Sir Lancelot was constructed in 1941 by John Lewis and Co. of Aberdeen. Initially completed in March 1942 as a minesweeper and in 1944 she was converted to a Dan Layer. She took part in Operation Neptune, the D-Day landings. In 1946 Sir Lancelot was sold to the Ministry of Agriculture and Fisheries, being used on fishery protection duties. It is believed that the vessel was later sold in 1962 and converted for fish trawling. Recorded as still in service in 1981, this was a credit to her design and to the shipyard that constructed her.

The model

This was purchased through the For Sale section of Model Boats and is slightly modified from the original Mount Fleet kit. A very good job of assembly had been made when I took over the model. Then I did my own thing with it as regards to the final detailing and radio control installation. The model is 56ins long and 10ins beam, weighs 52lbs and is to a scale of 1:32. You need to be careful when handling a model of this weight, so I usually get my wife to help me with lifting it and hopefully she will not read this! Drive is provided by a seven pole motor powered by a 6v 12ah battery which provides a full mornings sailing at full speed. Radio control is Futaba with six channels. Included are working navigation and cabin lights, fog horn, ships telegraph bell, asdic, morse and aldis effects, all by ACTion R/C Electronics using an additional 12v 1.3ah battery. She looks good on the water and has been at sea in some rough and very windy conditions at my local lake in Stevenage, performing very well with no problems or difficulties whatsoever. Mount Fleet really do produce an excellent range of ship model kits and the time and effort involved in putting them together and adding the detail is satisfying in all respects.

Information sources

Most of the information in this article has been obtained from the numerous pages written on the Royal Naval Patrol Service available on various websites. Just type Royal Naval Patrol Service into your search engine.

If you do not have access to a computer, then a visit to your local reference library may be well worthwhile. I found that ours had several books on the RNPS and they then got in further books from other libraries for me to read. There are several novels written about minesweeping and anti-submarine activities of the RNPS. I bought myself a copy of Proud Waters written by Ewart Brookes, but there are many others that have been published.
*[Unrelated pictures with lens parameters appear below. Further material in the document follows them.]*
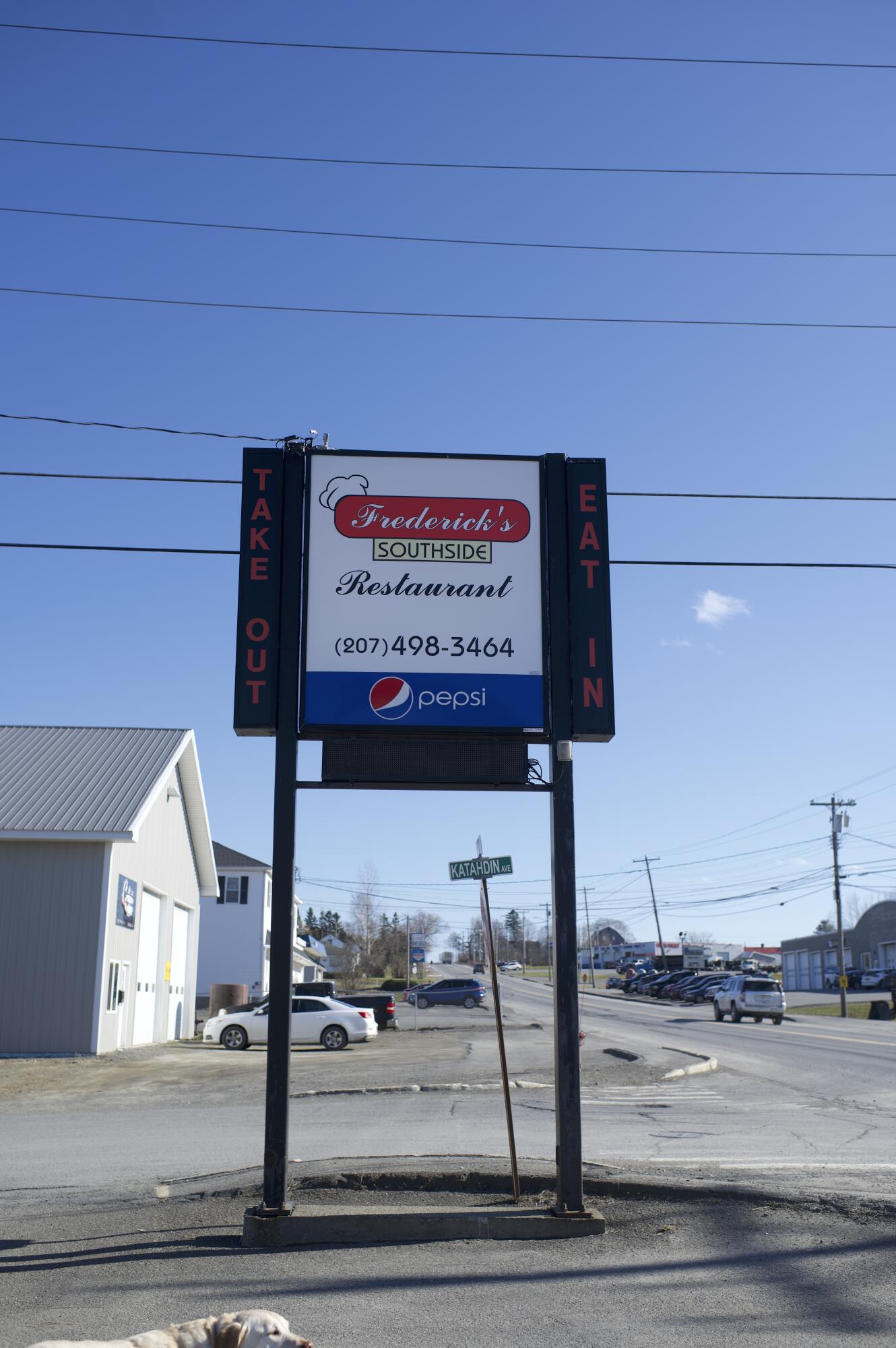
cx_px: 448
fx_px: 1309
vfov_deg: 54.5
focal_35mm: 35
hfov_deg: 37.8
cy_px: 674
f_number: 3.5
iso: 100
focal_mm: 35
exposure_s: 1/1250
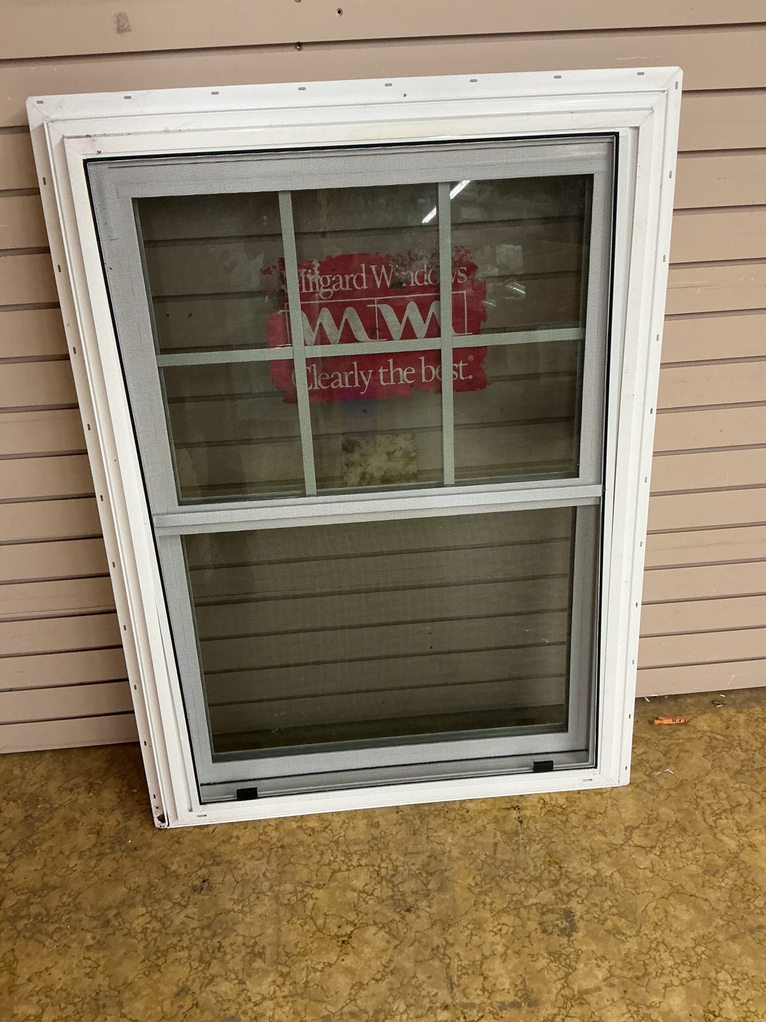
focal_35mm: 29
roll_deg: +3.0
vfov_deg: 61.7
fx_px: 856
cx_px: 383
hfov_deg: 48.2
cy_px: 511
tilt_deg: -30.2
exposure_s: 1/60
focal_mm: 3
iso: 125
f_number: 1.8
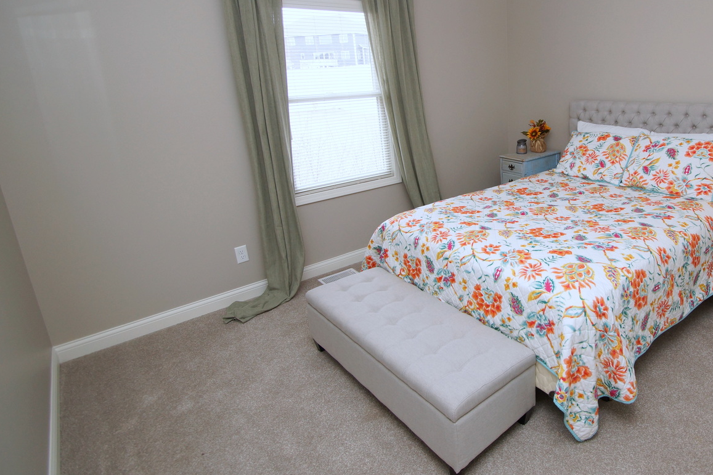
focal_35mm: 21
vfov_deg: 59.1
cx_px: 482
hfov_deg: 78.3
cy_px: 193
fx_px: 416
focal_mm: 10
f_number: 4
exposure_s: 1/60
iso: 250
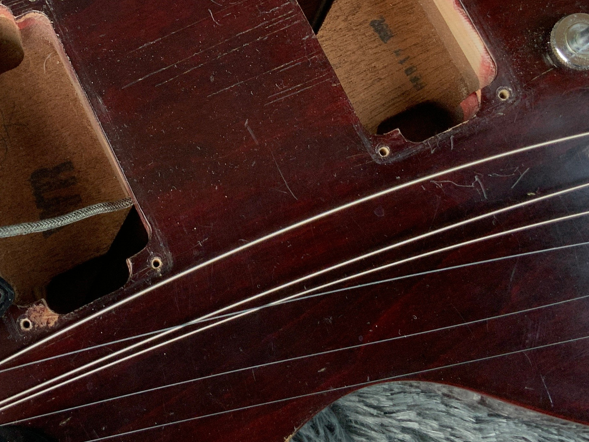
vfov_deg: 22.6
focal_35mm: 64
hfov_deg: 29.9
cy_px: 80
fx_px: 1089
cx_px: 173
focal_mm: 3
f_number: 1.8
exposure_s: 1/50
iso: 64
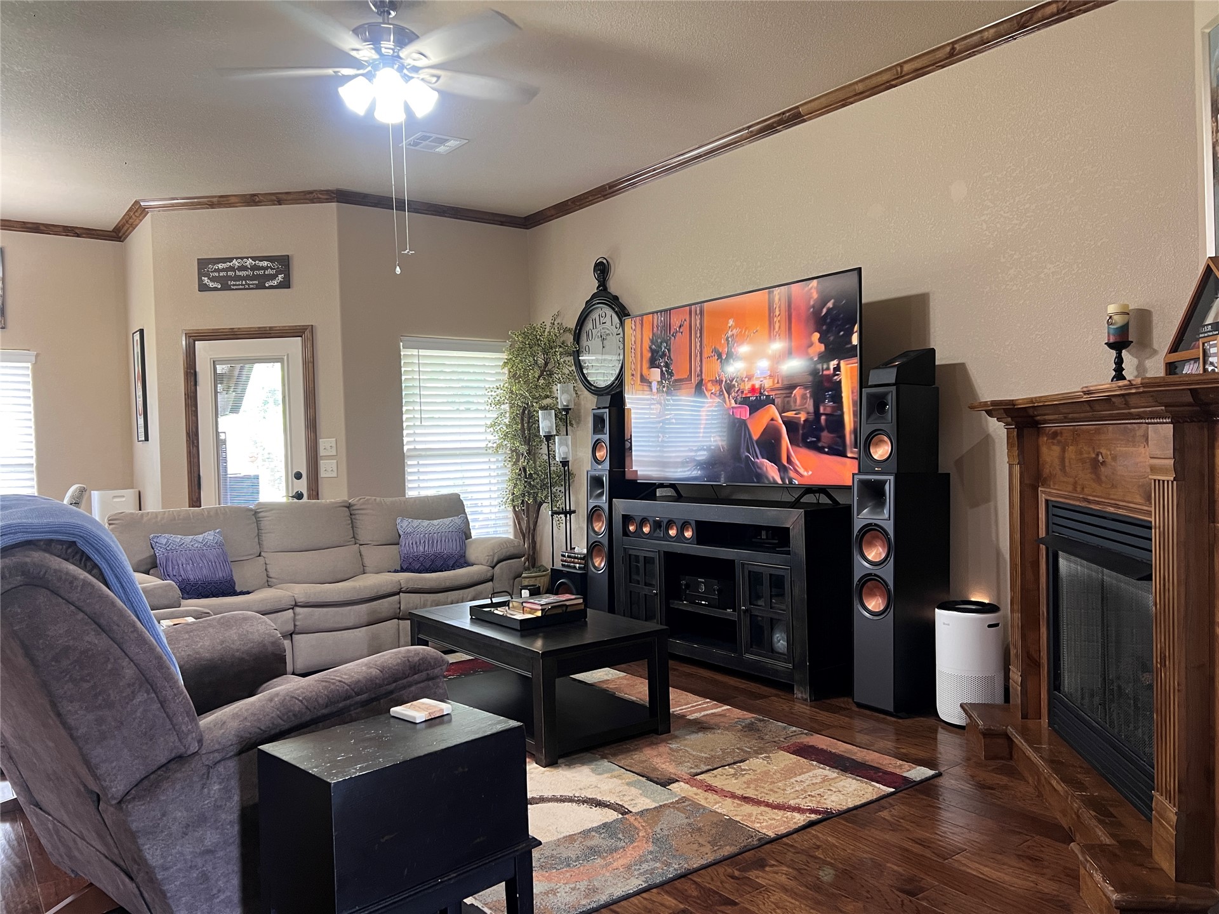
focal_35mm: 26
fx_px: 916
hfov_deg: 67.3
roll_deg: +1.4
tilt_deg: -1.6
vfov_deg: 53.1
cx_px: 610
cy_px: 457
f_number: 1.5
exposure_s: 1/60
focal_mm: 5.7
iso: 200
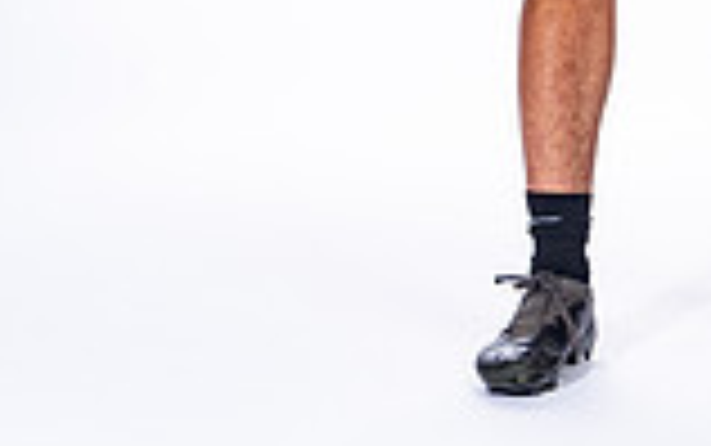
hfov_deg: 8.4
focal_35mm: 250
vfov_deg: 5.1
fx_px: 4848
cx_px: 662
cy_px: -514
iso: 250
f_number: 8
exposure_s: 1/250
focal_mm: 86
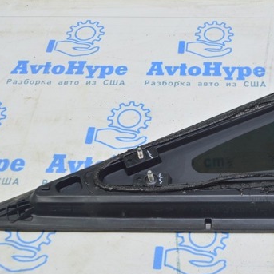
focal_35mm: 57
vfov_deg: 30.0
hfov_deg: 29.5
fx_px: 510
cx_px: 209
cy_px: 130
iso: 400
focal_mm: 24
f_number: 5.6
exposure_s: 1/20
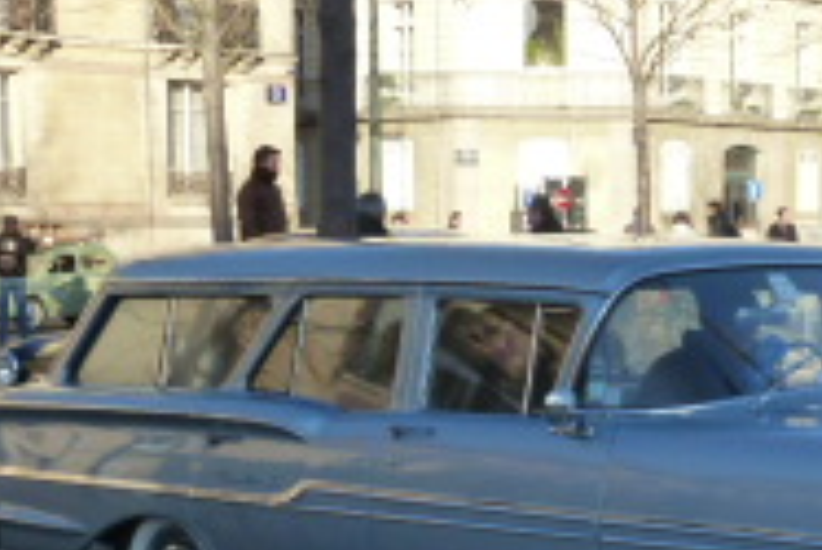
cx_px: 695
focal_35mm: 89
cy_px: 453
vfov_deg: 15.3
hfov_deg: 22.4
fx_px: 2034
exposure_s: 1/200
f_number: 4
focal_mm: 4.1
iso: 125
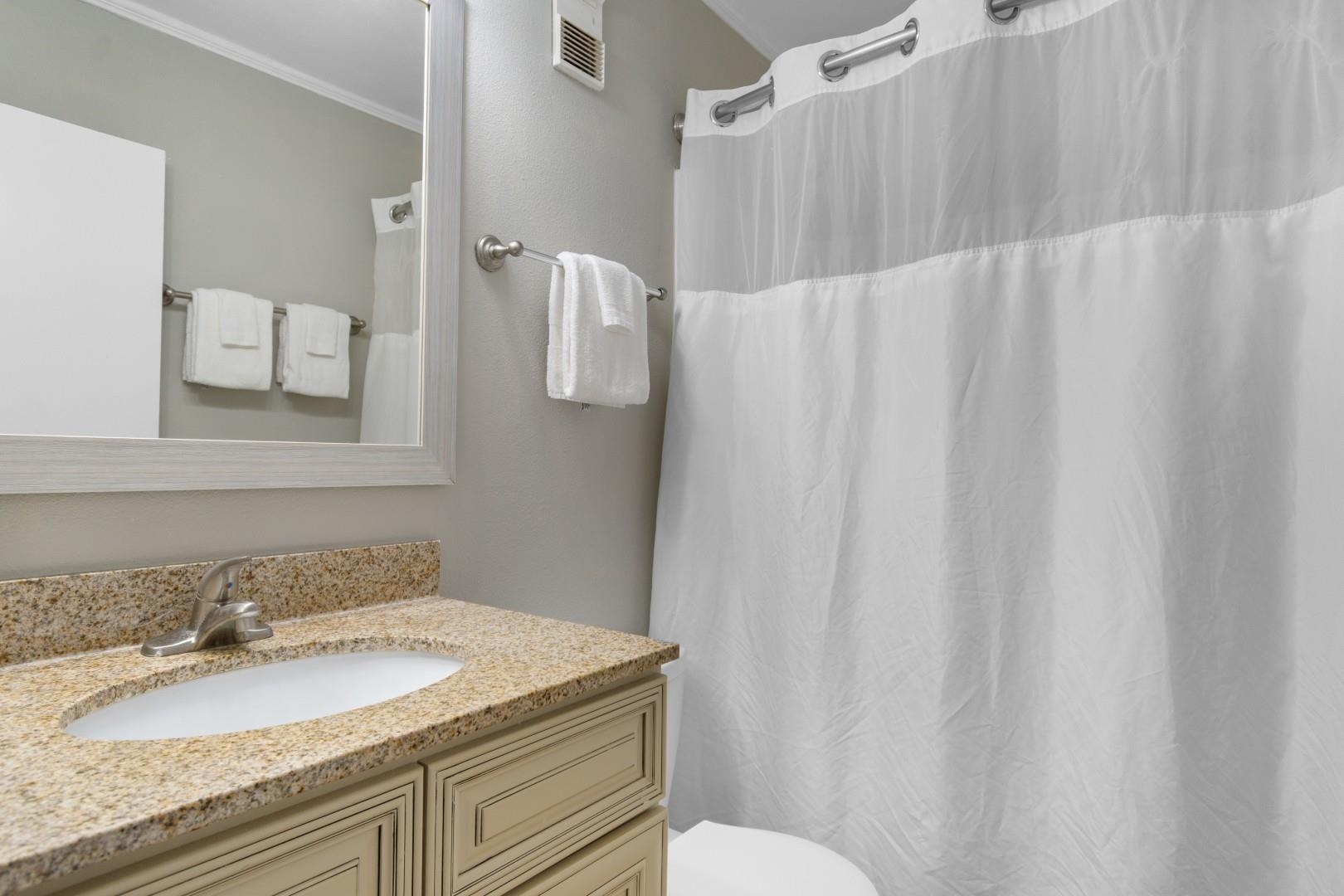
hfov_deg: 86.9
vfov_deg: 64.6
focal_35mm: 19
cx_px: 672
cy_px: 448
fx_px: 709
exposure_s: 1/20
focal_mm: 13
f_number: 4.8
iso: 100
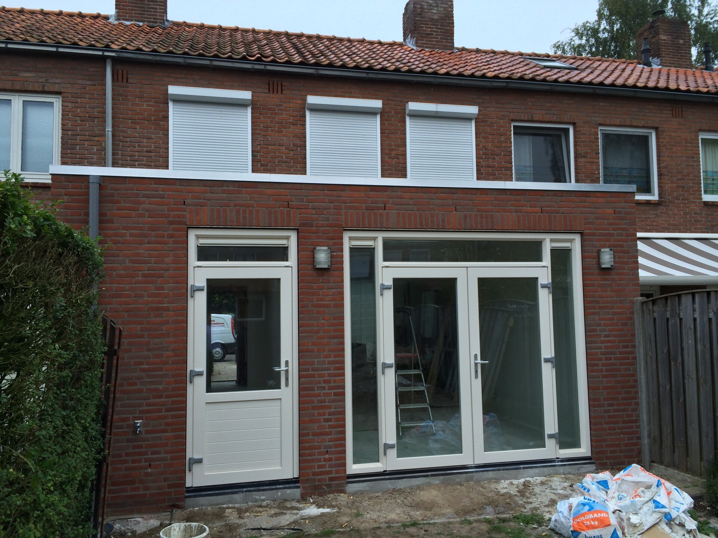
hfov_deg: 60.0
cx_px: 359
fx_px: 622
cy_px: 269
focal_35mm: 30
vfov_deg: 46.8
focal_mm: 4.12
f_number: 2.2
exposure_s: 1/60
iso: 50
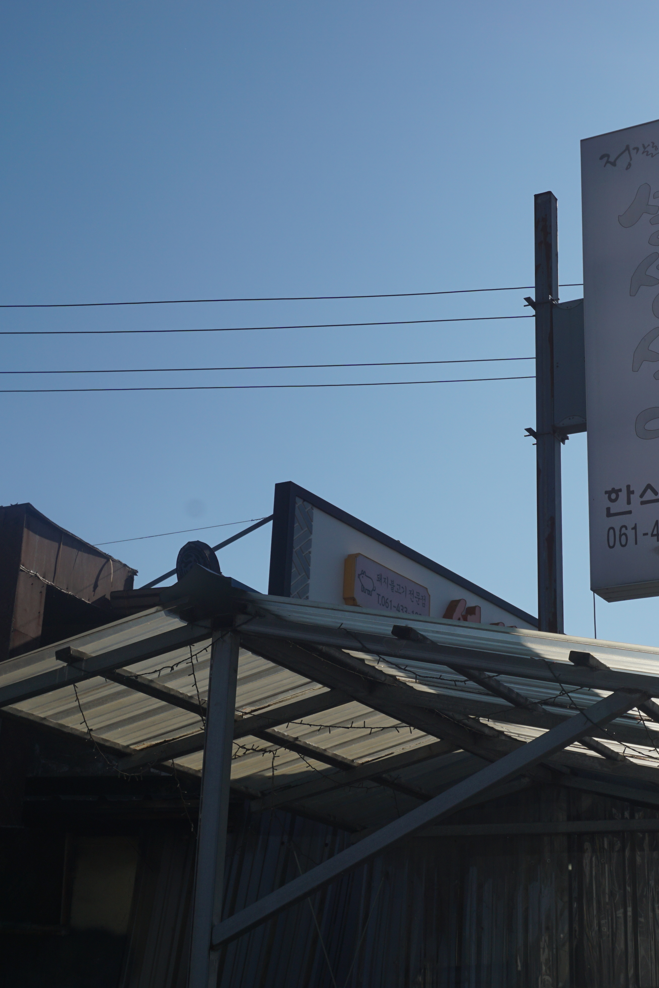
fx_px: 1510
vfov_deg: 36.2
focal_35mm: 55
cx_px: 408
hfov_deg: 24.6
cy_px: 499
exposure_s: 1/640
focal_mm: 24
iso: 100
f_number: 9
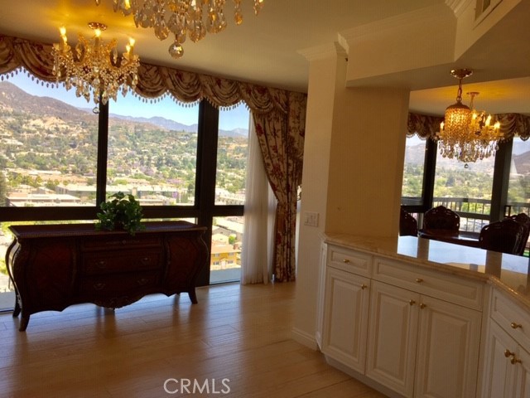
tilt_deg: -2.2
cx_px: 265
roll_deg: -4.4
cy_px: 199
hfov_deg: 61.7
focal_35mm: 29
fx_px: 444
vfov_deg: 48.2
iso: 32
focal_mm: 4.15
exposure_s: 1/191
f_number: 2.2
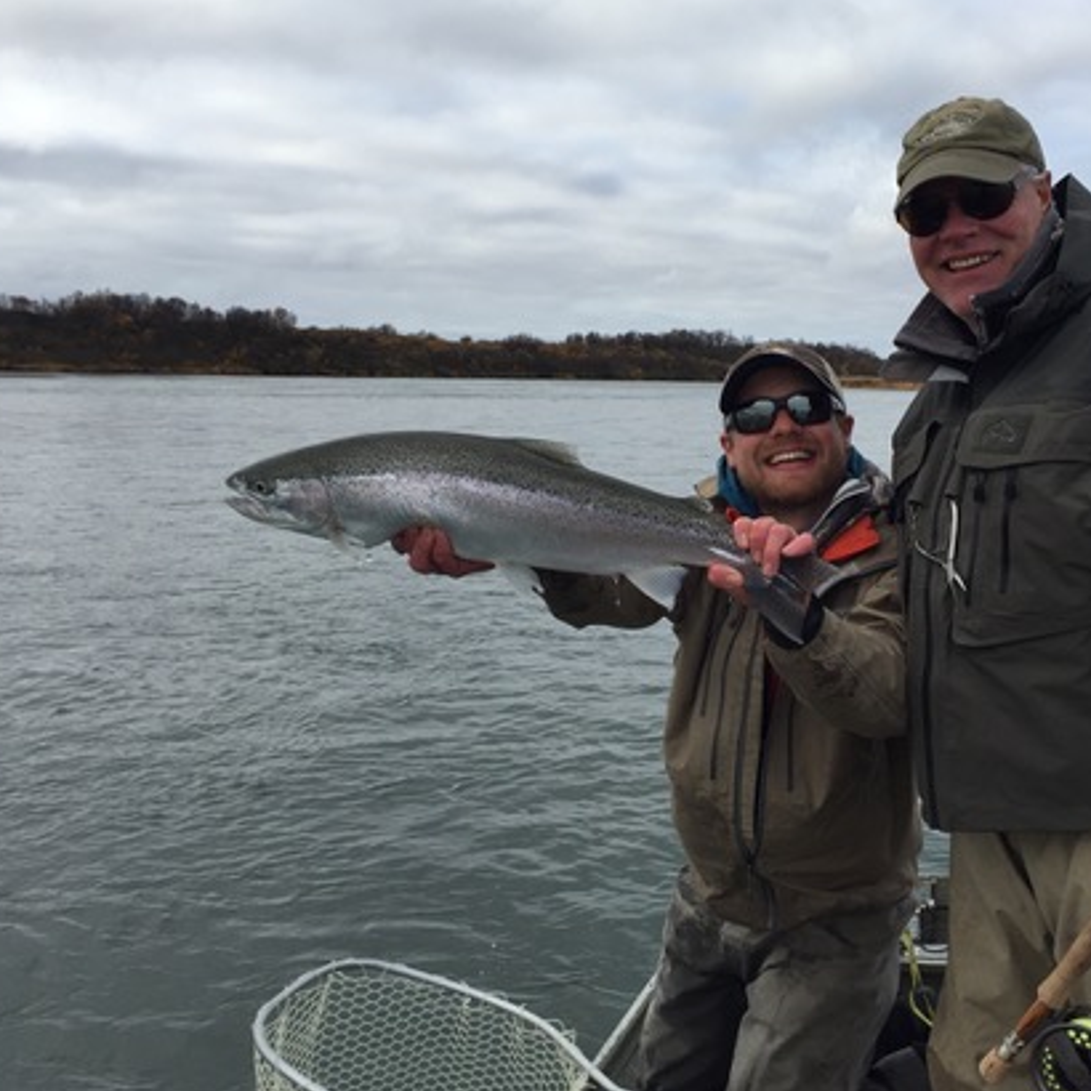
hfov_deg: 41.1
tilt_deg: -5.7
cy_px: 548
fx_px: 1426
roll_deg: -1.7
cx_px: 769
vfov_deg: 41.9
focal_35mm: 40
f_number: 2.2
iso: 32
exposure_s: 1/1068
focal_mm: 4.15
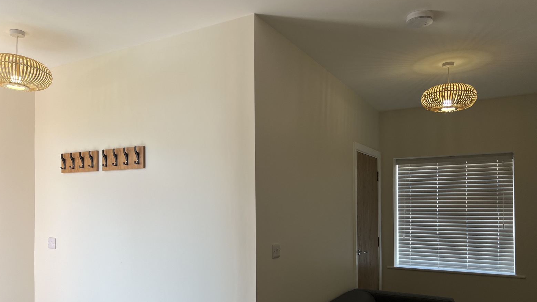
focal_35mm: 29
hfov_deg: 66.1
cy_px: 202
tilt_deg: +0.7
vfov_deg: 39.7
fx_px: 413
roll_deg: +0.8
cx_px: 265
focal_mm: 5.7
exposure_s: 1/355
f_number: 1.5
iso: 50
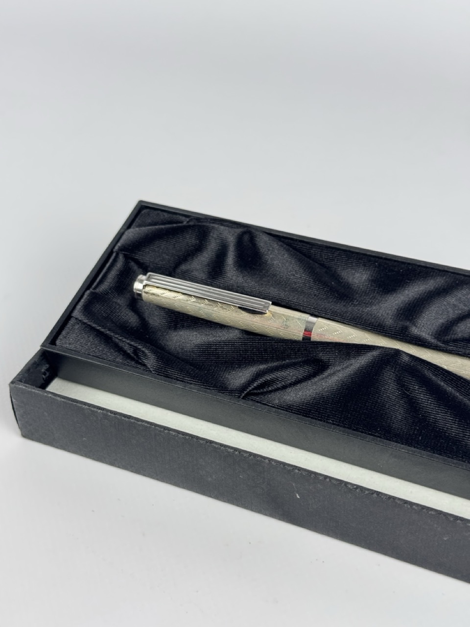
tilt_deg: -38.0
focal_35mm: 48
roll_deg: +1.4
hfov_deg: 30.3
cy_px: 314
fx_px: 869
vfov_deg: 39.7
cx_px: 235
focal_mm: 6.76
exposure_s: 1/121
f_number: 1.78
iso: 64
They all make very interesting reading and there is a complete list available on the RNPS website.

Should any factual errors unintentionally become apparent, please do not blame the editor. If something has been recorded incorrectly on the websites or in the text books that I have read, then unknowingly I have repeated the same in this article. Mr John Dunn, Secretary of the Royal Naval Patrol Service Association was able to provide me with some really most useful information regarding the history of H.M.T. Sir Lancelot and I am taking this opportunity to thank him for his help.

If you would like to visit the RNPS Museum at Sparrows Nest Gardens, Lowestoft, then it is suggested that you make arrangements in advance. Telephone: 01502 586250 (Monday, Wednesday, Friday mornings) or Royal Naval Patrol Service Association or email: sparrows@nest.fsnt.co.uk.

Finally, Craig Talbot of ACTion R/C Electronics gave me a lot of help in fitting out my model with his sound and lighting effects. He lived quite close to me and I would often show up at his house and he would within minutes resolve all my electronic problems and glitches that I had with my various models. Sadly he died in 2007 and us marine model engineers will now miss Craig from our fraternity. His friend and colleague Dave Milbourn has now taken over and you can reach him at the ACTion website.